An Ongoing Conversation
This piece highlights KIS engagement in DEIJ work.
In September, a group of KIS teachers joined a professional and personal conversation about critical race theory and international education. Hosted by Darnell Fine, Wendy Windust, Devin Bokaer, and Ceci Gomez-Galvez, the course “So What If We Are Teaching Critical Race Theory” creates a platform for all participants to share their experiences, ideas, and questions. Each module explores a facet of CRT – the academic theory that racism is part of American society and that racism is intersectional – to help teachers better understand the theory and its relevance to their identity, experiences, and profession.
Teaching and learning principal Liz Cho, a BIPOC educator, was on maternity leave when George Floyd was killed in 2020. She remembers watching people around the world, including faculty and students at KIS, react to the injustice, not only of one man’s death, but of the very system that brought Floyd to his last day. Social change is not sustained by emotion alone. But this burst of anger and grief opened honest, vulnerable conversations and practical, needed responses in families, communities, and governments. The conversation and change is ongoing.
"As someone who looks at teacher training, professional development, and curriculum, I wanted to be there,” Ms.

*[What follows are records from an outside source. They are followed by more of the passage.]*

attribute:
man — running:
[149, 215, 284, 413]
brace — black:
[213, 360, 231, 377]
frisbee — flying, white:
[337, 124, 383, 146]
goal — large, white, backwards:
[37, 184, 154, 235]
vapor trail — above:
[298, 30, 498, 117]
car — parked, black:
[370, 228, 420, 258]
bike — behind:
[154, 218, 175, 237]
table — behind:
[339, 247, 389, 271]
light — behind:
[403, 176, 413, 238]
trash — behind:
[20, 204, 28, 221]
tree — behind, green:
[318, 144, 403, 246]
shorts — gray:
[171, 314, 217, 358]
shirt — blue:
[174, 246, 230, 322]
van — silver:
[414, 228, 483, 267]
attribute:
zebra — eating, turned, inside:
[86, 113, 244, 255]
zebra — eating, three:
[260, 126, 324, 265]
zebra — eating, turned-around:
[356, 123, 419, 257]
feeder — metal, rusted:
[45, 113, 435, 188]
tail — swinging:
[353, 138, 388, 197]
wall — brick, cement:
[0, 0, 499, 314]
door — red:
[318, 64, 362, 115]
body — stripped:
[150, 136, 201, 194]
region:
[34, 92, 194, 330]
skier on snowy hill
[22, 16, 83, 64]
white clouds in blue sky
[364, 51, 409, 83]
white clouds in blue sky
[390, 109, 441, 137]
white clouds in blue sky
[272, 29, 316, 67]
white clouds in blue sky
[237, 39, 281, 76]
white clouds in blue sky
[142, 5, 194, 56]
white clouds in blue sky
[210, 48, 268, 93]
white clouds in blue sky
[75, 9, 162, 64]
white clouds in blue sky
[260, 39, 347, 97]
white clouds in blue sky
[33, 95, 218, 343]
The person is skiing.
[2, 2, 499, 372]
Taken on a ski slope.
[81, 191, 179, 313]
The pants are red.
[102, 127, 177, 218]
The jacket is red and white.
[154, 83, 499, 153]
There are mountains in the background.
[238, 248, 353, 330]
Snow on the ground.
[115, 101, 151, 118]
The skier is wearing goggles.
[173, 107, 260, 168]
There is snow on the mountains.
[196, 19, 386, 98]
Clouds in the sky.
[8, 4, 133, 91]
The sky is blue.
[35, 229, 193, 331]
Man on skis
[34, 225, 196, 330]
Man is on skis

Cho says of her desire to help form the KIS response to issues of diversity, equity, inclusion, and justice (DEIJ). DEIJ is threaded through multiple curricula, programs, and activities at KIS. Indeed, the schoolwide goal to build compassion is foundational to responding to DEIJ issues and at the start of the 2020-2021 school year, KIS director Michelle Quirin announced KIS’s continued commitment to DEIJ work.
Ms. Cho recognized the unique needs of KIS as an international school. She invited Darnell Fine to lead faculty workshops on DEIJ work and anti-racism. During the last spring semester, Dr. Josephine Kim met with faculty and staff, students, and parents, addressing implicit bias, racism toward Asians, colonialism, and the necessary first step of any DEIJ work, awareness and self-reflection.
"As I was learning more and more about the importance of DEIJ work and why it matters, CRT came up,” Ms. Cho says. She decided to learn more, especially after hearing the term in political conversation. She joined “So What” in part to strengthen her knowledge of CRT. “When someone asks, I want to be able to respond to what CRT is,” Ms. Cho says. To that end, this course is helpful. The conversation isn’t over though. Ms. Cho wonders how CRT might find context in international schools broadly, and how KIS can recognize, support, and value DEIJ work while acknowledging the underlying causes of systemic issues.